= Текстовый фрагмент =
________

Из того несомненного факта, что политического заряда стихи Георгия Иванова не несут, опрометчиво сделать вывод, что как «гражданин» поэт не мыслил и мыслить не хотел. Наоборот, в этом регистре мысль его работала очень отчетливо и даже прозорливо. Хотя и была, по его ощущению, одномерной, как всякая политическая мысль. Вот, к примеру, один из немногих образчиков его «гражданской лирики», не включаемой самим поэтом в авторские сборники, — написанные после смерти Сталина «Стансы». Завершаются они куда как выразительной строфой:
Поразительны и иные его частные разговоры о судьбах России. 16 января 1948 гола В. Н. Бунина записывает в дневнике беседу с Георгием Ивановым. Поэт — за полвека до событий, на наших глазах происшедших, — буквально заглядывает в наши дни: «И если мы доживем до ее (России. — А. А.) воскресения, то не мечтайте, что ее границы будут прежними. Она будет — Великороссией, Украина отделится и т. д.».

________

= Исходные данные =
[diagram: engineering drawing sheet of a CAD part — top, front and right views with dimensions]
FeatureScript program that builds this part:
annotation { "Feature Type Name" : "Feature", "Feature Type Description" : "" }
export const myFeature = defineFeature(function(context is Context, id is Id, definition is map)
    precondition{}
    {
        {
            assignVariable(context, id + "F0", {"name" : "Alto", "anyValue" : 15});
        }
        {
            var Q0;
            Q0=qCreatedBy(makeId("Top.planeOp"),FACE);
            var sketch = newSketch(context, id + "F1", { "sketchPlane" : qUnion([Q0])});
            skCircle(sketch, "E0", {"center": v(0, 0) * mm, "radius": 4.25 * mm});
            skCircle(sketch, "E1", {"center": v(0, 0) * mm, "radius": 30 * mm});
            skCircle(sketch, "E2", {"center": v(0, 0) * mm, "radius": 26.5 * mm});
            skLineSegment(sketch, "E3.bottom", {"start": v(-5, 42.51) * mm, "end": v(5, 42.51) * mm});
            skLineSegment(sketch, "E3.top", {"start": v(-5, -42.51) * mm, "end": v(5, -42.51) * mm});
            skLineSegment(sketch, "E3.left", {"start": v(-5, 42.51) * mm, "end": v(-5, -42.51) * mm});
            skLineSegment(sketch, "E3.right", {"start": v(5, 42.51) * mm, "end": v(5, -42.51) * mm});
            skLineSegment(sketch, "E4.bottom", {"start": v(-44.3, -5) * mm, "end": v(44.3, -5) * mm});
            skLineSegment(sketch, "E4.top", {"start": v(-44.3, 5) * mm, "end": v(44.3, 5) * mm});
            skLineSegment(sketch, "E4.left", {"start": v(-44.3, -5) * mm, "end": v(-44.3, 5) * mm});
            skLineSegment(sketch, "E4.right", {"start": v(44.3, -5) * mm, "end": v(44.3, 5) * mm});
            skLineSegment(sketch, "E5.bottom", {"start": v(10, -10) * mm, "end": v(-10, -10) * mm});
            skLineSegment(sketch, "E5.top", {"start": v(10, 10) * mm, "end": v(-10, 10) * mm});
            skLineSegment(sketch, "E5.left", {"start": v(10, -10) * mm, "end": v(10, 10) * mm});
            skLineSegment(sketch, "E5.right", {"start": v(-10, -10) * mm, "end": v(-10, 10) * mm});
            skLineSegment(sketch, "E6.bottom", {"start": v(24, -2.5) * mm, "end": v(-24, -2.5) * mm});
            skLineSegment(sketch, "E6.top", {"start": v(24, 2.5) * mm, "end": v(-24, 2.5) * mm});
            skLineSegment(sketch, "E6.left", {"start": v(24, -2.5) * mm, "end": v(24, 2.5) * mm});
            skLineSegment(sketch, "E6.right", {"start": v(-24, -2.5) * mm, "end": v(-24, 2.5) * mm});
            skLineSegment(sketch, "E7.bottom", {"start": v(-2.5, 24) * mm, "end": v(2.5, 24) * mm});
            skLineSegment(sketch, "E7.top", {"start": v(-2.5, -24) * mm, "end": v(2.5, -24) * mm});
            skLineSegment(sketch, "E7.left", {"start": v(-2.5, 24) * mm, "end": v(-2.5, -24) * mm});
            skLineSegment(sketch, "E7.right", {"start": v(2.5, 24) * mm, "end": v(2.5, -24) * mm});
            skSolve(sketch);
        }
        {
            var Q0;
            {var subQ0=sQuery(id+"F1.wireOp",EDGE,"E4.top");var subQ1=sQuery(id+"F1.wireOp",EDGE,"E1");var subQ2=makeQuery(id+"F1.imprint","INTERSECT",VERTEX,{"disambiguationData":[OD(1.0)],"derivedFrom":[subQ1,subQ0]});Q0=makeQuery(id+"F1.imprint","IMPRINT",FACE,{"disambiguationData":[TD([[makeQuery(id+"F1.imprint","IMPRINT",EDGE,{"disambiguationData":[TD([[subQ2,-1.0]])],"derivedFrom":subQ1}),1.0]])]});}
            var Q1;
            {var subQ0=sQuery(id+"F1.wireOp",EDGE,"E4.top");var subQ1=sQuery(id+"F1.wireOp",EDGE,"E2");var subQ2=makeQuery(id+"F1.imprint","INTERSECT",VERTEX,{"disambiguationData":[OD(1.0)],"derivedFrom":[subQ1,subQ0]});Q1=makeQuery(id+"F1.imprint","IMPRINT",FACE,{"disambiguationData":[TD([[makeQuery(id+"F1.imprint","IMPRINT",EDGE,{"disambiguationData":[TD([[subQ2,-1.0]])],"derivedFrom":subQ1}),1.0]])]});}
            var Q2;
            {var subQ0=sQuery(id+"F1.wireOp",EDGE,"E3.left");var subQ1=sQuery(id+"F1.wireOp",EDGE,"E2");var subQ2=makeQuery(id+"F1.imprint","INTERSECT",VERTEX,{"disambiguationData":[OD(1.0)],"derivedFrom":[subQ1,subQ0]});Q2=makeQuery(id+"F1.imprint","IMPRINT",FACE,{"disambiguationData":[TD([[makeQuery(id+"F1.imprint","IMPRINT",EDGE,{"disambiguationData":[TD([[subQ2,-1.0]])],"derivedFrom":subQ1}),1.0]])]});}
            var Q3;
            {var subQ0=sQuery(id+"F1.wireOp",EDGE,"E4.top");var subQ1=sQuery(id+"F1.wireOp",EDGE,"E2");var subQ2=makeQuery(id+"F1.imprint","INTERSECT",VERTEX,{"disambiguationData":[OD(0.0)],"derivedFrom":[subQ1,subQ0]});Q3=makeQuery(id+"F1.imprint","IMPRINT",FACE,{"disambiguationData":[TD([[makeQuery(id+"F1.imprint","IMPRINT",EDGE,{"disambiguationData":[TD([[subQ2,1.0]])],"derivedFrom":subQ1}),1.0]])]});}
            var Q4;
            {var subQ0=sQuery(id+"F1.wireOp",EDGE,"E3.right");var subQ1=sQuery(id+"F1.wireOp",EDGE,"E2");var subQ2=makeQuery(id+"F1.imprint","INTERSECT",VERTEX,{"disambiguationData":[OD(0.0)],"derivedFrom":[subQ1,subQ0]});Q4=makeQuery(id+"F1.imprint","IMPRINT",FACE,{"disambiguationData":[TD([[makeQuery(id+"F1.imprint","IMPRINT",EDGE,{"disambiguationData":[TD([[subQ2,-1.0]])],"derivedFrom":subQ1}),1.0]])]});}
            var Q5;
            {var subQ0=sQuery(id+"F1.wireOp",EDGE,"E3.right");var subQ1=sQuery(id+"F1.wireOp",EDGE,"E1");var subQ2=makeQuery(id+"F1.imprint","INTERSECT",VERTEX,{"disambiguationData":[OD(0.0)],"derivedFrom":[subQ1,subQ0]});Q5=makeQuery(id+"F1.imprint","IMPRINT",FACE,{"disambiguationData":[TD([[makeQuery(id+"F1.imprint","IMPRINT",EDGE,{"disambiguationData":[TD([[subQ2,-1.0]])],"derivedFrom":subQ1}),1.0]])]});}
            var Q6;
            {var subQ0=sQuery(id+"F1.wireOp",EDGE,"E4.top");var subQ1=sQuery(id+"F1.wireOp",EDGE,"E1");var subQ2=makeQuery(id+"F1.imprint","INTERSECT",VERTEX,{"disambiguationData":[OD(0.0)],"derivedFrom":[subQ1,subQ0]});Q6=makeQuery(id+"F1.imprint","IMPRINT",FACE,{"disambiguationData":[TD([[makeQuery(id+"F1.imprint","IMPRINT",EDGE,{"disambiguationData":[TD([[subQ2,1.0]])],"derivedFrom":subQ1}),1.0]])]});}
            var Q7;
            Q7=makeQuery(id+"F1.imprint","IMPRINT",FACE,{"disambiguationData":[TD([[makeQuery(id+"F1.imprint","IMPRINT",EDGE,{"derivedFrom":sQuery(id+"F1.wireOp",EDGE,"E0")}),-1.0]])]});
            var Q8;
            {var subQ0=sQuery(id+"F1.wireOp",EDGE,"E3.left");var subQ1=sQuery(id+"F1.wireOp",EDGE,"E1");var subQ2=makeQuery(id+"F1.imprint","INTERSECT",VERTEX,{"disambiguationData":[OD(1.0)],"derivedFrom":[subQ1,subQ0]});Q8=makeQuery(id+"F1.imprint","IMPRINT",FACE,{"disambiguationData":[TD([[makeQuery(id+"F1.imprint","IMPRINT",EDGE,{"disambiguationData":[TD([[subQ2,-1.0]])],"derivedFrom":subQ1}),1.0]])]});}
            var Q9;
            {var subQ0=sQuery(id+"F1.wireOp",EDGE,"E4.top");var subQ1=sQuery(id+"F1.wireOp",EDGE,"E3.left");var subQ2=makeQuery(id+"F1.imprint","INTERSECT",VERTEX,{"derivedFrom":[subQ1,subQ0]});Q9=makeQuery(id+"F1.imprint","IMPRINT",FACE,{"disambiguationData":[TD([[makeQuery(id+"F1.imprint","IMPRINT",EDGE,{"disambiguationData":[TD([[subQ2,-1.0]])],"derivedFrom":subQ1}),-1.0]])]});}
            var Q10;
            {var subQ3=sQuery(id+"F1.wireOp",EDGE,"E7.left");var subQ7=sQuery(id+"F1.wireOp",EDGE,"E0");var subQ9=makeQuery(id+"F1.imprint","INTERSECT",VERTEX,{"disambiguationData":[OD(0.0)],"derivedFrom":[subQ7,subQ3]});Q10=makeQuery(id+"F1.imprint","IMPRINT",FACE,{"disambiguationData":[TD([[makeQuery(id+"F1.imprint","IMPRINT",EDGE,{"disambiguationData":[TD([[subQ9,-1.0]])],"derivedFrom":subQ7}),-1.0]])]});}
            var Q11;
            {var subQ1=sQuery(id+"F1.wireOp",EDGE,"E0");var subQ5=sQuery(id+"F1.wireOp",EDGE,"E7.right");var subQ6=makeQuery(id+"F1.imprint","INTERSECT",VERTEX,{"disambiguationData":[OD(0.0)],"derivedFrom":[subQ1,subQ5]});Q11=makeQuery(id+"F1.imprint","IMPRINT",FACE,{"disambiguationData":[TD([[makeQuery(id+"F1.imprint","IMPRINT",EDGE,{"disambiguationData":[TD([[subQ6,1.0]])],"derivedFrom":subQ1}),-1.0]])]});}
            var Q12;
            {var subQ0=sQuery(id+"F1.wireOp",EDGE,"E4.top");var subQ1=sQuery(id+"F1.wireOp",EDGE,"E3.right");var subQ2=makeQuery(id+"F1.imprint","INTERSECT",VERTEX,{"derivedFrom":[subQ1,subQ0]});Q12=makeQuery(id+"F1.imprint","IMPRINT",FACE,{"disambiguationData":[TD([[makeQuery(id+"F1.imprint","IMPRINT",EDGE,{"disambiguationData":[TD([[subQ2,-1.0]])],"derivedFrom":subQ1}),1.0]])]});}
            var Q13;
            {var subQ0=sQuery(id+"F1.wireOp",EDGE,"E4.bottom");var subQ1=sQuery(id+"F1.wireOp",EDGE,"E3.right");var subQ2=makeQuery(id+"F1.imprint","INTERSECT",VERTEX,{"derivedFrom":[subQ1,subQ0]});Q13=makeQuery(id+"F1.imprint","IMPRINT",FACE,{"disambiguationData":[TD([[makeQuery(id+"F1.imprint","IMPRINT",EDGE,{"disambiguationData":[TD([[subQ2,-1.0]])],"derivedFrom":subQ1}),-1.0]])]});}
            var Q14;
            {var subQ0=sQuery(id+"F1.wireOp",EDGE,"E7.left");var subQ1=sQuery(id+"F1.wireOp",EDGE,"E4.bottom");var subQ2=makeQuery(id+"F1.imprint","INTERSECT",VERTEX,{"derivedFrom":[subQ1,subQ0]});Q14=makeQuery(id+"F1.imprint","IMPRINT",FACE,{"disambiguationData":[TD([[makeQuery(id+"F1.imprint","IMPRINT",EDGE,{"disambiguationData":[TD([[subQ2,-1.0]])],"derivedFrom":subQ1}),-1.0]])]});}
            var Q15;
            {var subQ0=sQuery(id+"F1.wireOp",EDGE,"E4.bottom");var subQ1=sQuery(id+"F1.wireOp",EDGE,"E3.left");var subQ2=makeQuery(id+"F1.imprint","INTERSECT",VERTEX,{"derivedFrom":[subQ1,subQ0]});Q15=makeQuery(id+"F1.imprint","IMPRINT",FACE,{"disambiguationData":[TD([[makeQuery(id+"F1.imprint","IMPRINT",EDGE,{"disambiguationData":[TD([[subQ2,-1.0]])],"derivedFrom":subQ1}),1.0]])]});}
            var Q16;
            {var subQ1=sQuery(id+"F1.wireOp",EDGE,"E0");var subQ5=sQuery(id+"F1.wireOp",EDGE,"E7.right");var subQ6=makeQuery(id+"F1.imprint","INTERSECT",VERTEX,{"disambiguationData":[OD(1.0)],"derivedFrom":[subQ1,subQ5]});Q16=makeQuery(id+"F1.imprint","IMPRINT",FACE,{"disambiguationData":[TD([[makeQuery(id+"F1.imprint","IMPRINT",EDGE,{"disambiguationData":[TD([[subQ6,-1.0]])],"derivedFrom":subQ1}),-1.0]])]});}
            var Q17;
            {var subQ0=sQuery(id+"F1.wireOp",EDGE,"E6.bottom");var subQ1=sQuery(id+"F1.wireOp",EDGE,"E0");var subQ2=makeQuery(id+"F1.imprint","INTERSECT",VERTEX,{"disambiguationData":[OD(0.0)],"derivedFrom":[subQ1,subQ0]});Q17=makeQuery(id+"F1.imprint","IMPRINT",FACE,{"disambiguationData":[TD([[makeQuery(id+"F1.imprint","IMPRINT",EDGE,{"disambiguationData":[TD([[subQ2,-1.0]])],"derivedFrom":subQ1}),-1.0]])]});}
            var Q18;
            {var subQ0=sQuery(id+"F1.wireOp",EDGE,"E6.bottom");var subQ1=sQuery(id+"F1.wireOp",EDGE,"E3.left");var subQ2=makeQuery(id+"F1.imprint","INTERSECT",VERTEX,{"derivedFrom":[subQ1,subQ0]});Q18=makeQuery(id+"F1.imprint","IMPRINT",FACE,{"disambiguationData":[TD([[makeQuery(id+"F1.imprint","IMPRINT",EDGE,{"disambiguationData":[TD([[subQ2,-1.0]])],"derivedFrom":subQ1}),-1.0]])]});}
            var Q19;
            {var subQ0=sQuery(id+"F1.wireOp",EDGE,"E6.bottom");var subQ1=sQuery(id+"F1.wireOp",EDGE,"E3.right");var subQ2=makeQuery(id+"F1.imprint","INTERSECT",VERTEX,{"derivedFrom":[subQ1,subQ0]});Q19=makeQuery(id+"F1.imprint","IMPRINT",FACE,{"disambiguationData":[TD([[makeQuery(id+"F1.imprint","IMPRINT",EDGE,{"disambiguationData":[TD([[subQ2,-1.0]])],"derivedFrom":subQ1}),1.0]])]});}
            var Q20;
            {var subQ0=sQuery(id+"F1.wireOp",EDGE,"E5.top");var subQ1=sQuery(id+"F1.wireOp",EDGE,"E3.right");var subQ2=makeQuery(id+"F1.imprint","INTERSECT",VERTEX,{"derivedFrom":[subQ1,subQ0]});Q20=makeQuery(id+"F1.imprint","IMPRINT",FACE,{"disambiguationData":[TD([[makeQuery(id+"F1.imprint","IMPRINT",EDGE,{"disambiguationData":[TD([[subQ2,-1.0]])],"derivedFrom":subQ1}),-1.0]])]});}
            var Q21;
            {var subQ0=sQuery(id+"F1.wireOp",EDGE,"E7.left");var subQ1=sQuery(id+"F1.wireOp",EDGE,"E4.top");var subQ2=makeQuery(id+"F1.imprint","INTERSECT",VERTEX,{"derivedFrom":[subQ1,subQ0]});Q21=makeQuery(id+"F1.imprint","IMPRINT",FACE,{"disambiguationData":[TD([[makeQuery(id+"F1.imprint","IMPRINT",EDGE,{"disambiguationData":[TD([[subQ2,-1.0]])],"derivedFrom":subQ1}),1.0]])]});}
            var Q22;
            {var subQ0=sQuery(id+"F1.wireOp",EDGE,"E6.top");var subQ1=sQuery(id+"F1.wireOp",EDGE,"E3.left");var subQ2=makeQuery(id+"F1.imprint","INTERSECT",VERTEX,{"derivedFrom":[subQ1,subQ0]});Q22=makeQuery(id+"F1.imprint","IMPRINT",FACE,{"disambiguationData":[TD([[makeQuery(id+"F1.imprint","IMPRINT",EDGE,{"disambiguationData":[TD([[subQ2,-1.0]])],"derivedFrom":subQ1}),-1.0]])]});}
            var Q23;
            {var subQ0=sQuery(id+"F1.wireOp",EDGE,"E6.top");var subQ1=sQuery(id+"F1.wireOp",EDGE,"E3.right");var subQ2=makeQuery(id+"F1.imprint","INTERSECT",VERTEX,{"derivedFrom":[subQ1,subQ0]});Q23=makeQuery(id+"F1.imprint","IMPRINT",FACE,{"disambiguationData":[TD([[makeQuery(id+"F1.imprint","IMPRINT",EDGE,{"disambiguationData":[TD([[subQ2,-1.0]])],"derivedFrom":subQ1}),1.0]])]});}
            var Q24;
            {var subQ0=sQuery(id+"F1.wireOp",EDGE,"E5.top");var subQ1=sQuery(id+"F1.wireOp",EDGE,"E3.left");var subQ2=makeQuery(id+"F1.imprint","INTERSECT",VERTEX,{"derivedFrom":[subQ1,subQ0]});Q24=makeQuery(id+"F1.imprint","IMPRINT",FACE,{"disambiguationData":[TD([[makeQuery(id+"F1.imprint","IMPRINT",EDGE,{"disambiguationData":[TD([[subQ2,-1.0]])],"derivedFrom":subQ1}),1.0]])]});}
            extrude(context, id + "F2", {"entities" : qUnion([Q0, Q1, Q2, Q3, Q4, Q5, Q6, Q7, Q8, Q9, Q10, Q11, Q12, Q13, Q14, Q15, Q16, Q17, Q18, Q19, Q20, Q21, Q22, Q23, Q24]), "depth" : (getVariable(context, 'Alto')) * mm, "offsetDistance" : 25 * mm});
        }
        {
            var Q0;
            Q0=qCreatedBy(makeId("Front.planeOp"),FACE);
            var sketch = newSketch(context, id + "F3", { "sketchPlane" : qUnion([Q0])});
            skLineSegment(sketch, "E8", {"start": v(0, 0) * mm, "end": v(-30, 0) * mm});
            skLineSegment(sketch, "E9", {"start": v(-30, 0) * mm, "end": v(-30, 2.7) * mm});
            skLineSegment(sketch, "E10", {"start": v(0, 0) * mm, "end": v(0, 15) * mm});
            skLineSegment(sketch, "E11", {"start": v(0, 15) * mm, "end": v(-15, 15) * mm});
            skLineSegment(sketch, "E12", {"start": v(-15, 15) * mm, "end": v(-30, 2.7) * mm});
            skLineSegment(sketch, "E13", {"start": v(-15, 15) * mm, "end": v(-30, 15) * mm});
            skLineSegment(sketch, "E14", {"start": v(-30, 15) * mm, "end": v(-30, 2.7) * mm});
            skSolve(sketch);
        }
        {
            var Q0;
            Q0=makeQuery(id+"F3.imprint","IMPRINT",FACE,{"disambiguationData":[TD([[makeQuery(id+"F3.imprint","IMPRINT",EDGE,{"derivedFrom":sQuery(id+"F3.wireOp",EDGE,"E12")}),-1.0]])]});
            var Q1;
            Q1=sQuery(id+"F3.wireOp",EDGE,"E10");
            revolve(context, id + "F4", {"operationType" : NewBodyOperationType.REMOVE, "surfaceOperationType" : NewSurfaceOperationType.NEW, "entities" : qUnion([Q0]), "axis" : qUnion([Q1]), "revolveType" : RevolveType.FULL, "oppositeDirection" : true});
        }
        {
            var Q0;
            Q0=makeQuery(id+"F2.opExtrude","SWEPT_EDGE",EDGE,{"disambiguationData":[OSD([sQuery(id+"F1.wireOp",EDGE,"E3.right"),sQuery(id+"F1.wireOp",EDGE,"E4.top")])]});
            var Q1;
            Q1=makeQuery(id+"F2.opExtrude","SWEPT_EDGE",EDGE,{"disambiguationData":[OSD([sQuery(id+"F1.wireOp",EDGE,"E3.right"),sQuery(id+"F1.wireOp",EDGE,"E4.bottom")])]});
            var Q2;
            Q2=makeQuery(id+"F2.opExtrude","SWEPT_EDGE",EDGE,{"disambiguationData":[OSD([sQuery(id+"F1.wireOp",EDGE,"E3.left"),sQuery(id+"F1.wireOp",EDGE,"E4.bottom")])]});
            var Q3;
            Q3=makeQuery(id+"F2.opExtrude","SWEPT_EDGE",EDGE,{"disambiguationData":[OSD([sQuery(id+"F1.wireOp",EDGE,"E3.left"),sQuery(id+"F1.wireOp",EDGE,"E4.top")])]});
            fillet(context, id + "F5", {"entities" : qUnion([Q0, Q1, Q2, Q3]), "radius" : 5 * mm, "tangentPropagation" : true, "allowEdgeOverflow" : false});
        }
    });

________

= Задания =
1. Извлеките из приведенного выше листинга все строки, содержащие строку «newSketch», с учетом регистра.
2. Продолжите текст о Георгии Иванове, начав сразу после его последнего предложения.

= Ответы по заданиям =
1.
            var sketch = newSketch(context, id + "F1", { "sketchPlane" : qUnion([Q0])});
            var sketch = newSketch(context, id + "F3", { "sketchPlane" : qUnion([Q0])});

2.
И все же в ивановской поэзии господствуют не политика, не историософия, а неокончательные, перетекающие из одного состояния в другое, ощущения. Философия, соответствующая «петербургскому» представлению о неполноте земного человеческого бытия, господствующему переживанию людей равно символистской и постсимволистской культуры. Для Георгия Иванова в этой неполноте и щемящая прелесть («Потеряв даже в прошлое веру, / Став ни это, мой друг, и ни то, — / Уплываем теперь на Цитеру / В синеватом сияньи Ватто…), и знак беды («Полужизнь, полуусталость — / Это все, что мне осталось»), и то и другое разом: «Синеватое облако / (Холодок у виска) / Синеватое облако / И еще облака…»
В метафизическом осмыслении жизни Георгий Иванов следует проторенным сквозь «бурелом русских бед» путем, не им открытым, зато им сполна и глубоко пережитым. Это путь Лермонтова, Тютчева, Блока, знавших, что такое стих, «облитый горечью и злостью», но знавших и что такое «странная» к своей отчизне любовь.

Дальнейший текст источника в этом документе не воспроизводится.